Intro

Hi again, Updated to include photos of the flow to go through

This article will go over the beginning steps of video to video generations for my video to videos workflows. The main topics will be

Creation of main video source
Creation of video control nets
Creation of subject or object masks

This article is in reference to my video2video workflows here

https://civitai.com/models/271305/video-to-video-workflows

There are 2 ways to do video to video.

Copy
Change

There is a différance. Copy can be done MUCH easier. Change requires you to know what is possible to change and what is not with current video controls.

This article will go over CHANGE only. Copy... is done with just strong controls to hold the video to the original.

Use depth and line art realistic and copy a video, no masks needed. 1.0 strength.

Copy can change styles, colours, and small details, but can't change hair, or baggy clothing to skin tight or a dress to pants. This is why I rarely try to full copy a video. I want my subjects to be entirely different from the original most of the time, mostly because full copies are almost too easy.

Changing can be done with just less strict controls, but... this allows your backgrounds to morph and allows MUCH less control over how much you can change. Masking is needed if you want to actually have a coherent change.
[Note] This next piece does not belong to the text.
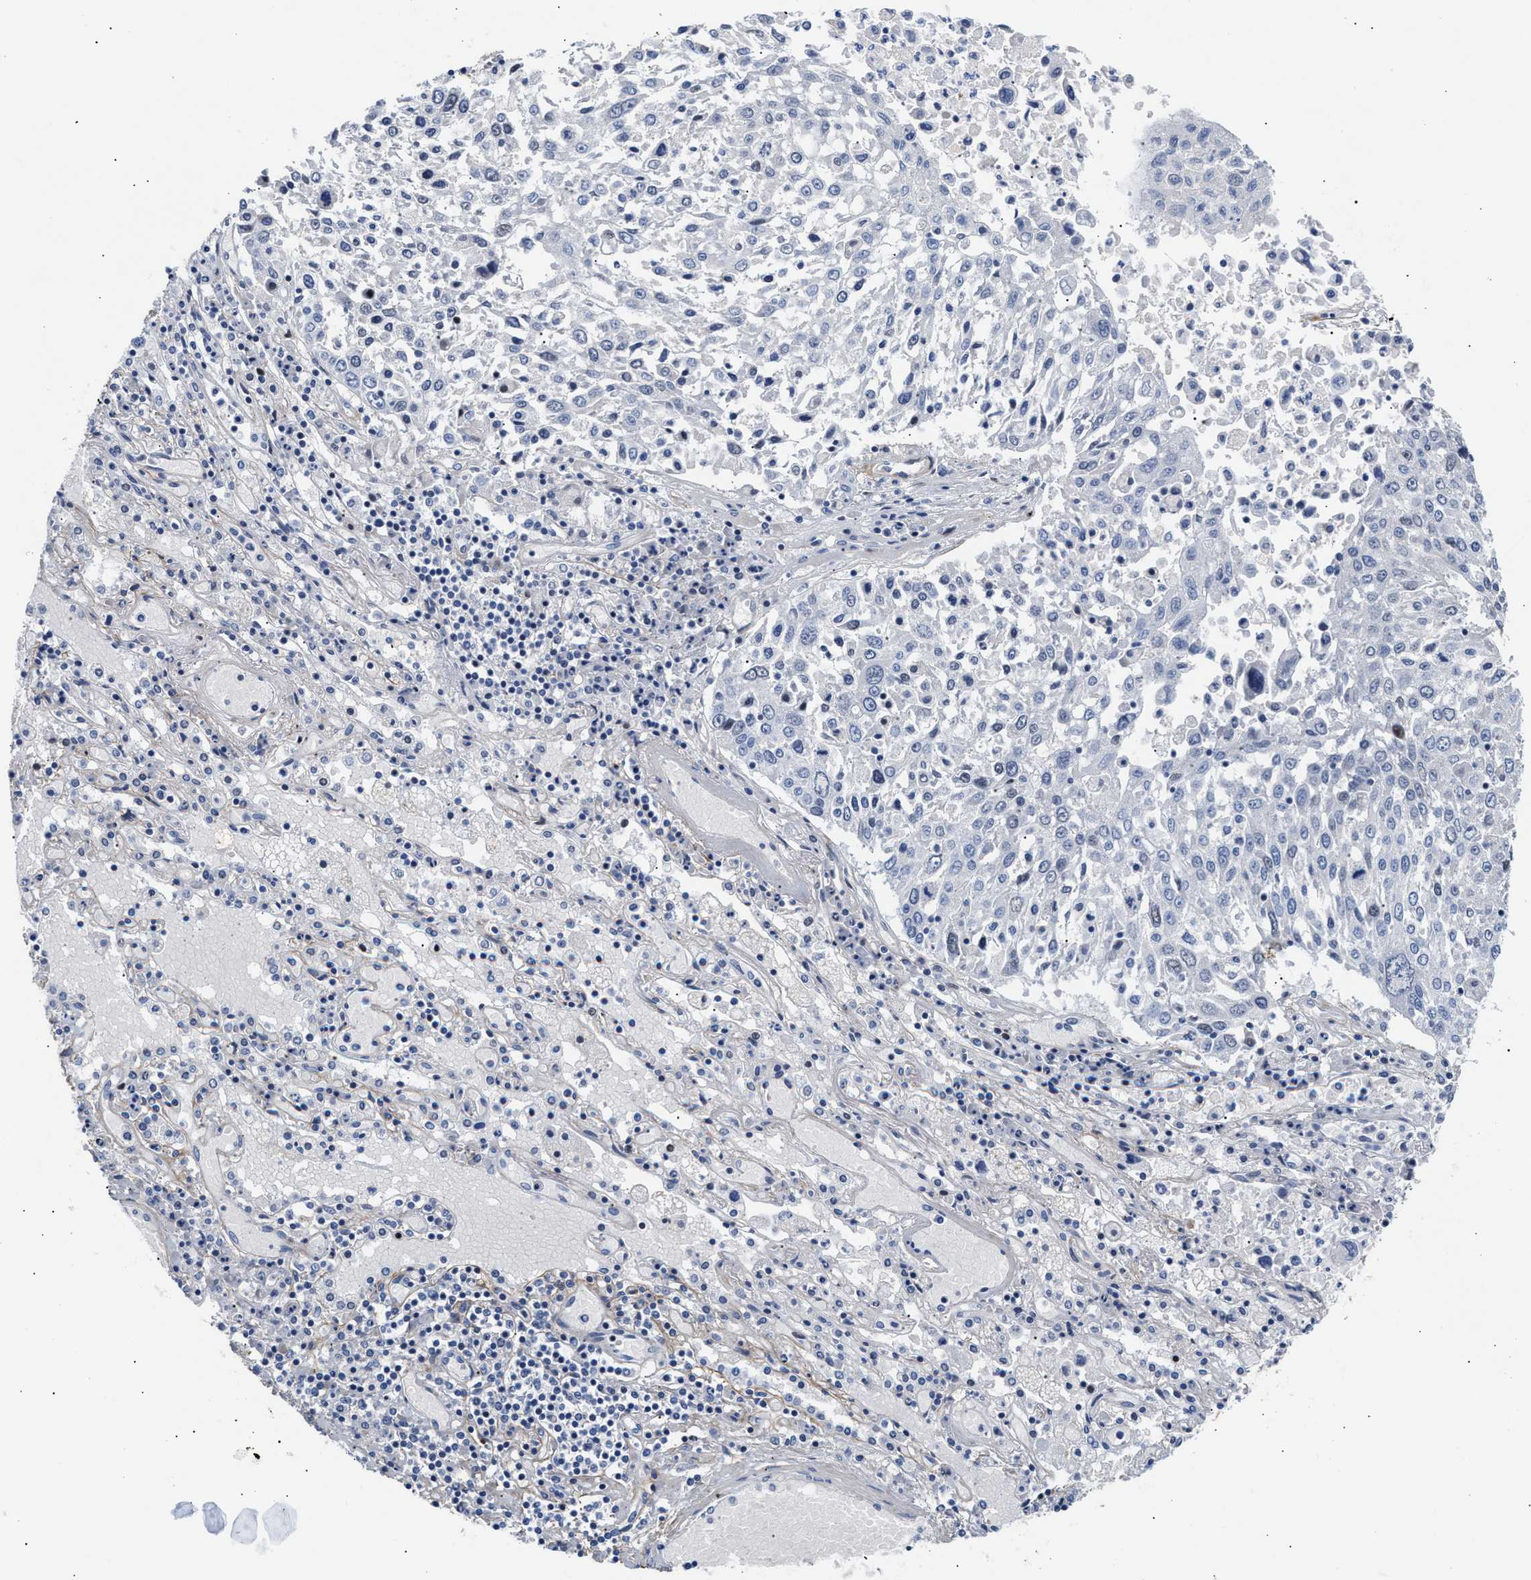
{"staining": {"intensity": "negative", "quantity": "none", "location": "none"}, "tissue": "lung cancer", "cell_type": "Tumor cells", "image_type": "cancer", "snomed": [{"axis": "morphology", "description": "Squamous cell carcinoma, NOS"}, {"axis": "topography", "description": "Lung"}], "caption": "Immunohistochemistry of squamous cell carcinoma (lung) reveals no positivity in tumor cells.", "gene": "ACTL7B", "patient": {"sex": "male", "age": 65}}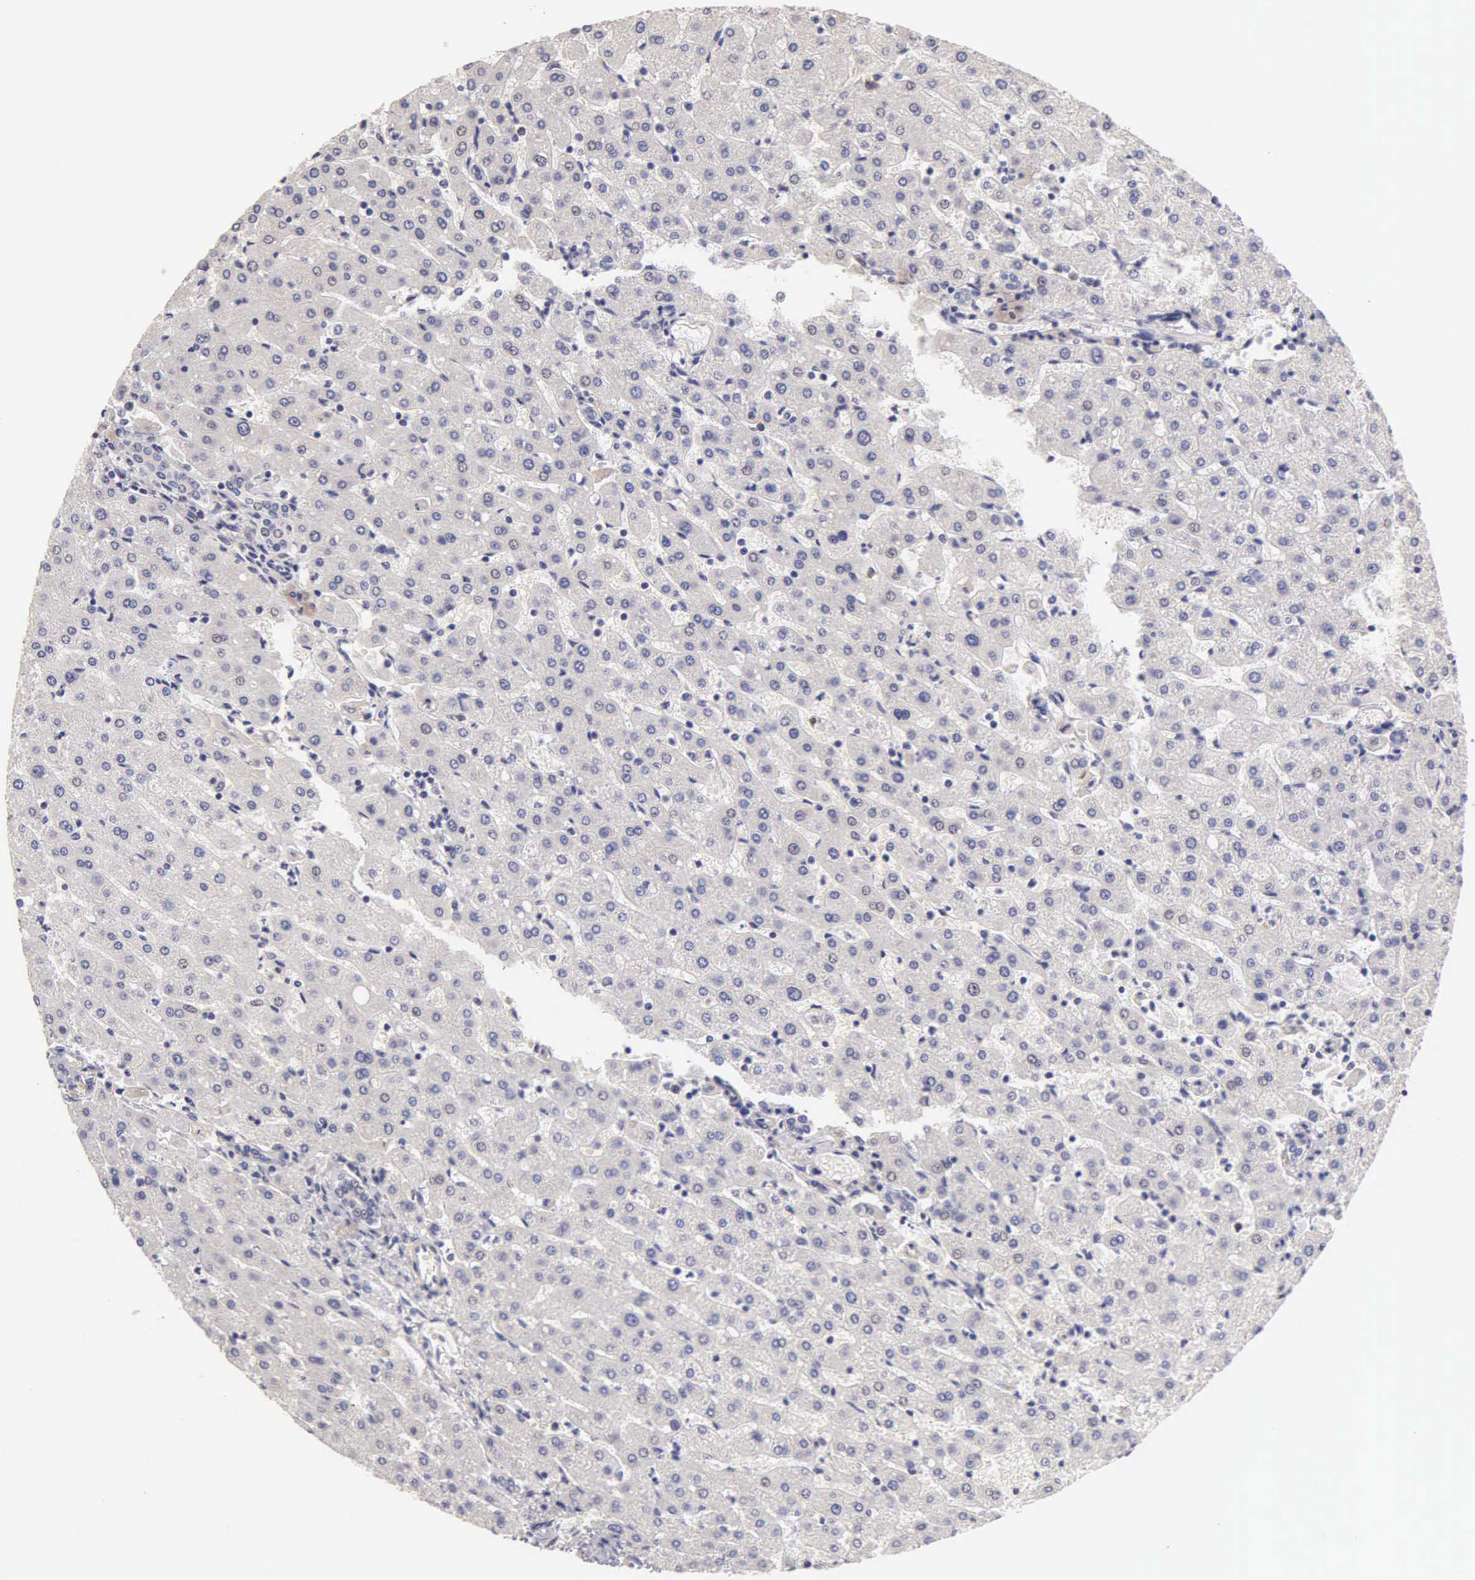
{"staining": {"intensity": "negative", "quantity": "none", "location": "none"}, "tissue": "liver", "cell_type": "Cholangiocytes", "image_type": "normal", "snomed": [{"axis": "morphology", "description": "Normal tissue, NOS"}, {"axis": "topography", "description": "Liver"}], "caption": "IHC photomicrograph of unremarkable liver: liver stained with DAB (3,3'-diaminobenzidine) demonstrates no significant protein expression in cholangiocytes. The staining was performed using DAB (3,3'-diaminobenzidine) to visualize the protein expression in brown, while the nuclei were stained in blue with hematoxylin (Magnification: 20x).", "gene": "ESR1", "patient": {"sex": "female", "age": 30}}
Changing the video is done with masking and selectively controlling control nets to copy any parts needed for the animation, but not copy details like clothing lines, or face or hair features. This can allow you to fully change a subject.

Example is in the attachments called follow

First thing we do is choose a video to copy, the example I use here is following a girl walking down a path, passing other people. She is a brunette with her hair up and is wearing a skirt, and tank top.

First we decide what to change this too. For this example, I will change the clothing and subject. We will change her to a blonde hair woman with white spandex pants, and a blue sweater. Leaving the skirt would be quite easy, so here we will learn to remove the skirt lines to allow pants.

Now we open the control net workflow to generate

Main video to copy

line art
open pose
depth
any others you want
Masking can be done here, but I recommend using Sam 2 masking due to it just being much better and able to separate more. (Separate flow)

This is done to allow you to generate these once. And not need to do this anytime you load up to generate the video. Doing these on the fly in the video's flow works but takes more memory and would need to be redone anytime you wanted to try to copy the video again. I dislike doing things twice.

This workflows newest release has streamlined most things and removed the things no longer in the video's flow. There is a small map below the loaders that allows you to just enable the things you want from there.

I save my controls and masks for use later.

Loading area

First thing that needs to be done is load the video and crop/resize your video to your desired sizes.

The default Projects folder is what this entire flow set is based on.

Inside comfy ui you have a output directory. Inside here we will place a Projects folder to store ALL videos, controls, masks, and all else related to each video

All of this is done automaticly if you run this flow for your desired video.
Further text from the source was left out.